# [Gösterilen Metin]
Denis Diderot -Dönı Didrğu diye okunur-, 18’inci yüzyılda yaşamış Fransız yazar ve filozoftur…
O, aydınlanma çağının öncü simalarından biri sayılıyor.
Niçin öyle sayılıyor peki?
Yazdıkları ve daha derin anlamda ‘felsefesi’, Fransız Devrimi'nin hazırlığına etkimişti, onun için…
Ayrıca, o çağda kilise öğretilerinin dışına çıkan yeni felsefi ve bilimsel düşünceleri Avrupa’da yayma amacıyla tasarlanmış ‘Fransız Devrimi’nin Düşünsel Kaynağı’ adlı ansiklopedinin de baş editörüydü.
Dil ve felsefe ustası Selahattin Hilâv, Diderot’nun niye öncü bir düşünür sayıldığını ve kendinden sonrası için nasıl bir filozofik miras bıraktığını şöyle açıklar:
‘Diderot’nun da içlerinde olduğu Fransız maddeci düşünürleri; devlet, kilise ve kurulu düzen ile hak duygusunun ve aklın istemleri arasındaki çelişkiyi irdeleyip ortaya koydular ve klasik Hıristiyan düşünce kalıplarına tepki gösterdiler. İnsanların, içinde bulundukları koşulların bilincine varmalarının ve özgürlüklerinin ellerinden alınamayacak bir şey olduğunu kavramalarının düşünsel olanaklarını yarattılar. Böylece Fransız Devrimi’ne zemin hazırladılar.’
***
Diderot’yu özel kılan bir etken daha var…
Felsefeyle veya ekonomiyle ihtisas düzeyinde ilgilenenlerin muhtemelen çok sık duyduğu veya kullandığı bir terim, onun adıyla anılır: The Diderot Effeckt (Diderot Etkisi)

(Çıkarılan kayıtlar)
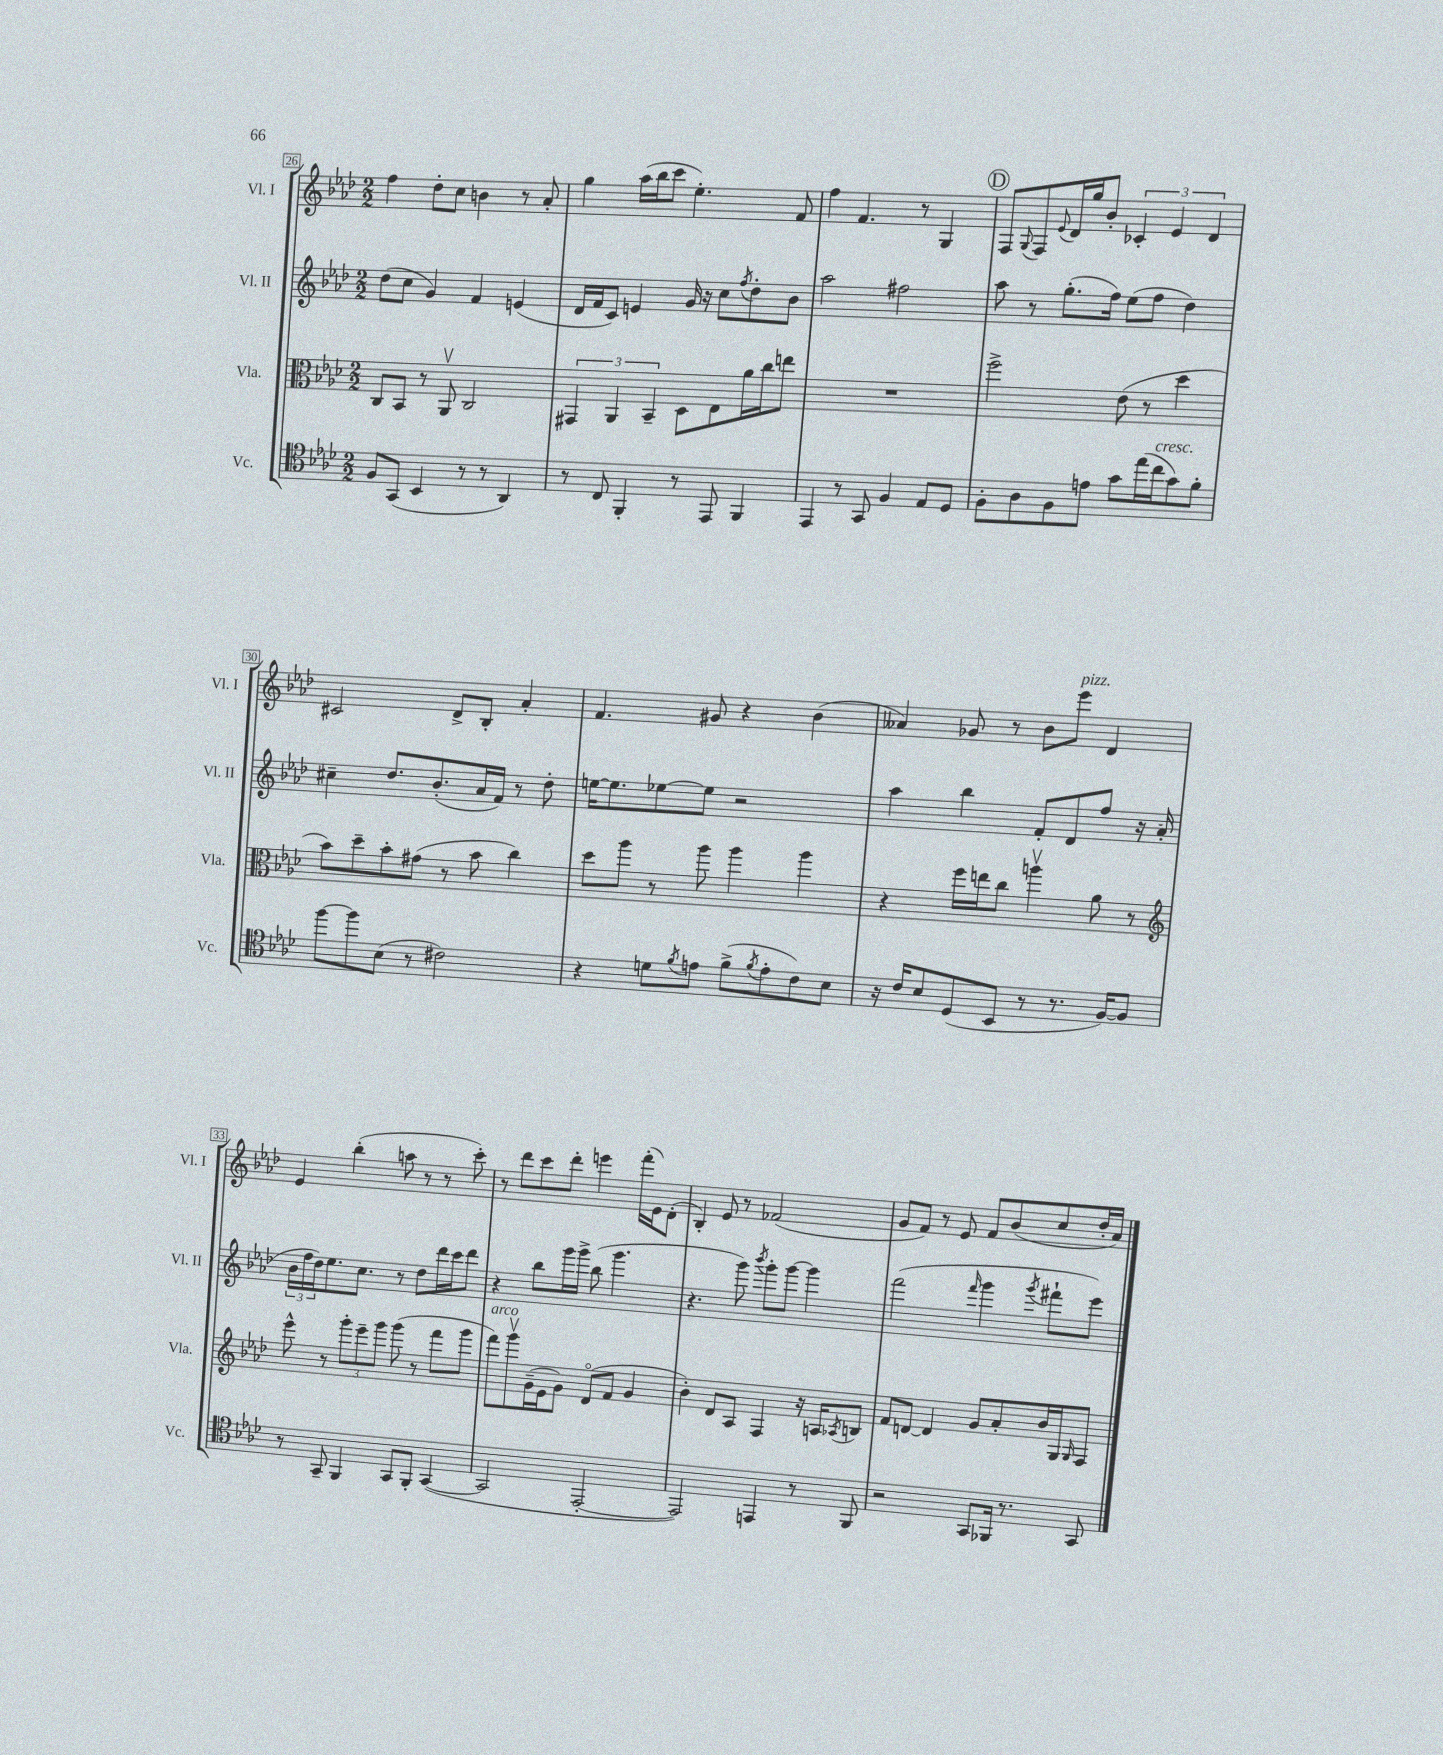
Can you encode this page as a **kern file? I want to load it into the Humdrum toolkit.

**kern	**kern	**kern	**kern
*part4	*part3	*part2	*part1
*staff4	*staff3	*staff2	*staff1
*I"Vc.	*I"Vla.	*I"Vl. II	*I"Vl. I
*I'Vc.	*I'Vla.	*I'Vl. II	*I'Vl. I
*clefC4	*clefC3	*clefG2	*clefG2
*k[b-e-a-d-]	*k[b-e-a-d-]	*k[b-e-a-d-]	*k[b-e-a-d-]
*M2/2	*M2/2	*M2/2	*M2/2
=26	=26	=26	=26
8F/L	8C/L	(8dd-\L	4ff\
(8GG/J	8BB-/J	8cc\J	.
4BB-/	8r	4g/)	8dd-'\L
.	8AA-v/	.	8cc\J
8r	2C/	4f/	4bn\
8r	.	.	.
4AA-/)	.	(4en/	8r
.	.	.	8a-'/
=27	=27	=27	=27
8r	6GG#X/	16d-/LL	4gg\
.	.	16f/J	.
8C/	.	8c/J)	.
.	6AA-/	.	.
4FF'/	.	4en/	(16aa-\LL
.	.	.	16bb-\J
.	6BB-~/	.	.
.	.	.	8ccc\J
8r	8D-\L	16g/	4.ee-'\)
.	.	16r	.
8EE-/	8E-\	8cc\L	.
.	.	8qff/	.
4FF/	16a-\L	8dd-'\	.
.	16cc\J	.	.
.	8een\J	8b-\J	8f/
=28	=28	=28	=28
4EE-/	1r	2aa-\	4ff\
8r	.	.	4.f/
8GG/	.	.	.
4F/	.	2ff#X\	.
.	.	.	8r
8E-/L	.	.	4G/
8D-/J	.	.	.
!!LO:REH:place=s1:t=D
=29	=29	=29	=29
8F'\L	2ff^\	8aa-\	8F/L
.	.	.	8qqG/
8A-\	.	8r	8F/
.	.	.	8qqe-/
8F\	.	(8.gg'\L	16d-/L
.	.	.	16gg/J
8en\J	.	.	8b-'/J
.	.	16ff\Jk)	.
8g\L	(8e-\	(8ee-\L	6c-X'/
(16ee-\L	8r	8ff\J	.
.	.	.	6e-/
!LO:TX:a:i:t=cresc.	!	!	!
16cc\J	.	.	.
8g\)	4dd-\	4dd-\)	.
.	.	.	6d-/
8f'\J	.	.	.
!!LO:LB:g=z
=30	=30	=30	=30
[8ff\L	8b-\L)	4cc#X~\	2c#X/
8ff\]	8dd-~\	.	.
(8B-\J	8b-'\	8.dd-/L	.
8r	(8g#X\J	.	.
.	.	(8.b-'/	.
2c#X\)	8r	.	8d-^/L
.	8b-\	16a-/L	8B-'/J
.	.	16f/JJ)	.
.	4cc\)	8r	4a-'/
.	.	8dd-'\	.
=31	=31	=31	=31
4r	8dd-\L	[16een\KL	4.f/
.	.	8.ee\]	.
.	8aa-\J	.	.
8dn\L	8r	[8ee-X\	.
8qf/	.	.	.
8en\J	8aa-\	8ee-\J]	8g#X/
(8f^\L	4aa-\	2r	4r
8qf/	.	.	.
8e'\	.	.	.
8c\)	4aa-\	.	(4b-\
8B-\J	.	.	.
=32	=32	=32	=32
16r	4r	4aa-\	4a--X/)
16c/KL	.	.	.
8B-/	.	.	.
(8D-/	16ff\LL	4bb-\	8g-X/
.	16een\J	.	.
8BB-/J	8cc\J	.	8r
8r	4aanv\	8f'/L	8b-\L
!	!	!	!LO:TX:a:i:t=pizz.
8.r	.	8d-/	8eee-\J
.	8a-\	8ff/J	4d-/
[16F/KL)	.	.	.
8F/J]	8r	16r	.
.	.	(16a-'/	.
!!LO:LB:g=z
=33	=33	=33	=33
*	*clefG2	*	*
8r	8eee-^^\	24b-\LL	4e-/
.	.	24ff\	.
.	.	24dd-\J)	.
8GG~/	8r	8.ee-\	.
4FF/	12ggg'\L	.	(4bb-'\
.	.	8.cc\J	.
.	12eee-~\	.	.
.	12ggg\J	.	.
8GG/L	(8ggg\	8r	8aan\
8FF'/J	8r	8dd-\L	8r
([4GG/	8fff\L	16ddd-\L	8r
.	.	16ccc\J	.
.	8ggg\J	8ddd-\J	8ccc'\)
=34	=34	=34	=34
!	!LO:TX:a:i:t=arco	!	!
2GG/]	8fff\L)	4r	8r
.	8gggv\	.	8ddd-\L
.	(16g~\L	8bb-\L	8ccc\
.	16e-\J	.	.
.	8g\J)	16ggg\L	8ddd-'\J
.	.	16ggg^\JJ	.
[2EE-'/	(8d-/L	(8bb-\	4eeen\
.	8f/J	4.ggg\	.
.	4g/	.	(16fff'\LL
.	.	.	16e-\J)
.	.	.	(8d-'\J
=35	=35	=35	=35
2EE-/])	4b-'\)	4.r	4B-'/)
.	8d-/L	.	8e-/
.	8A-/J	8ggg\)	8r
.	.	8qbbb-/	.
4EEn/	4F/	8ggg'\L	(2f-X/
.	.	[8ggg\J	.
8r	16r	4ggg\]	.
.	16An/KL	.	.
.	8qA-X/	.	.
8FF/	8Bn/J	.	.
=36	=36	=36	=36
2r	8f/L	(2fff\	8g/L
.	[8dn/J	.	8f/J)
.	4d/]	.	8r
.	.	.	8e-/
.	.	16qqfff/	.
8GG/L	8g/L	4ggg\	8f/L
16FF-X/Jk	8a-'/	.	(8b-/
8.r	.	.	.
.	.	8qggg/	.
.	16b-/L	8fff#X`\L	8cc/
.	16G/J	.	.
.	16qqG/	.	.
8GG/	8F/J	8eee-\J)	16dd-'/L
.	.	.	16a-/JJ)
==	==	==	==
*-	*-	*-	*-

# [Yönergeler]
A – Aşağıdaki (i), (ii) ve (iii) ifadeleri Diderot metniyle uyuşuyor mu? Her biri için evet ya da hayır deyin ve kararı belirleyen sözcükleri metinden aynen alıntılayın.
(i) Diderot, 18. yüzyılda yaşamış İngiliz bir yazardır.
(ii) Diderot, bir ansiklopedinin baş editörlüğünü yapmıştır.
(iii) Fransız maddeci düşünürler klasik Hıristiyan düşünce kalıplarına karşı çıkmıştır.
B – Diderot metnine göre aşağıdaki soruları yanıtlayın:
(i) Diderot adı nasıl okunur?
(ii) Diderot'nun neden öncü bir düşünür sayıldığını açıklayan kişi kimdir?
(iii) Fransız maddeci düşünürler neye zemin hazırlamıştır?
C – Lütfen Diderot metnini kaldığı yerden sürdürün.
Öğelerin Diderot metniyle hiçbir bağı yoktur.

# [Yazılı Yanıtlar]
A –
(i) Hayır: "18’inci yüzyılda yaşamış Fransız yazar ve filozoftur"
(ii) Evet: "adlı ansiklopedinin de baş editörüydü"
(iii) Evet: "klasik Hıristiyan düşünce kalıplarına tepki gösterdiler"

B –
(i) Dönı Didrğu
(ii) Selahattin Hilâv
(iii) Fransız Devrimi'ne

C –
Serpil Türegün 2019 güzü biterken bir Felsefe forumunda bu etkiyi ele almış, sevgili ağabeyim Muhammet Bilgili de o ilginç anekdotu çok kısa bir ön-not ekleyerek takipçilerine aktarmıştı:
“Diderot Etkisi…
18. yüzyıl aydınlanma çağı düşünürlerinden Fransız yazar ve filozof Denis Diderot’nun borç içinde olduğunu duyan Rus İmparatoriçesi 2. Katerina, Diderot’nun kütüphanesini satın alıp 25 yıllık maaşını da peşin ödeyerek onu içinde olduğu zor durumdan kurtarır.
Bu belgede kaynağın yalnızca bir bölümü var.